SUPPLIED DATA =>
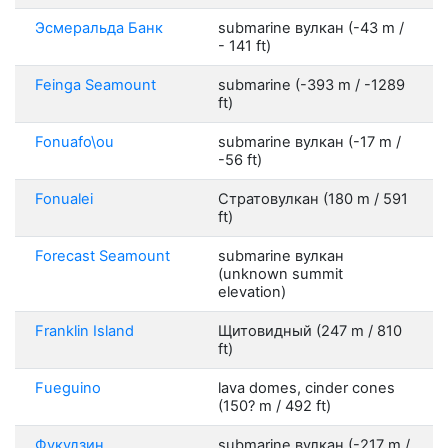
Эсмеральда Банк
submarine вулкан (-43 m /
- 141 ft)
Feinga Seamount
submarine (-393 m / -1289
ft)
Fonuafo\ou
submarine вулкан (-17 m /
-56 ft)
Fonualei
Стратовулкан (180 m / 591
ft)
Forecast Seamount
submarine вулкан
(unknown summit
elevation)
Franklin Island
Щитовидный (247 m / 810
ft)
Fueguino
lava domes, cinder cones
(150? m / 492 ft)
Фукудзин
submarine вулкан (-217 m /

...

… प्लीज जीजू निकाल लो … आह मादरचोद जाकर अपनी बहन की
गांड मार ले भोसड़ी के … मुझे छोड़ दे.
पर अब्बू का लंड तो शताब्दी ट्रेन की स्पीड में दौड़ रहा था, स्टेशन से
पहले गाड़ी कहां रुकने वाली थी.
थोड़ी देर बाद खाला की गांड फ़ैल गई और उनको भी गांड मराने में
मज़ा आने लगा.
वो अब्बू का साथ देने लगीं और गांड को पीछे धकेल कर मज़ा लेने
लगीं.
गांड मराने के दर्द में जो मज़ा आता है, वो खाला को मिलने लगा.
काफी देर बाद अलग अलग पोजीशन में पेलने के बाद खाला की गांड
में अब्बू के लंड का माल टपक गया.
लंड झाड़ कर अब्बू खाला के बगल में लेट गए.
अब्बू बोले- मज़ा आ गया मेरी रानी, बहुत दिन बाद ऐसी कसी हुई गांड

WORK REQUEST => Only the lines above from the one with "Feinga Seamount" up to and including the one with "submarine вулкан (-217 m /" should be repeated, exactly as written.

SOLUTION FOR THIS PROBLEM =>
Feinga Seamount
submarine (-393 m / -1289
ft)
Fonuafo\ou
submarine вулкан (-17 m /
-56 ft)
Fonualei
Стратовулкан (180 m / 591
ft)
Forecast Seamount
submarine вулкан
(unknown summit
elevation)
Franklin Island
Щитовидный (247 m / 810
ft)
Fueguino
lava domes, cinder cones
(150? m / 492 ft)
Фукудзин
submarine вулкан (-217 m /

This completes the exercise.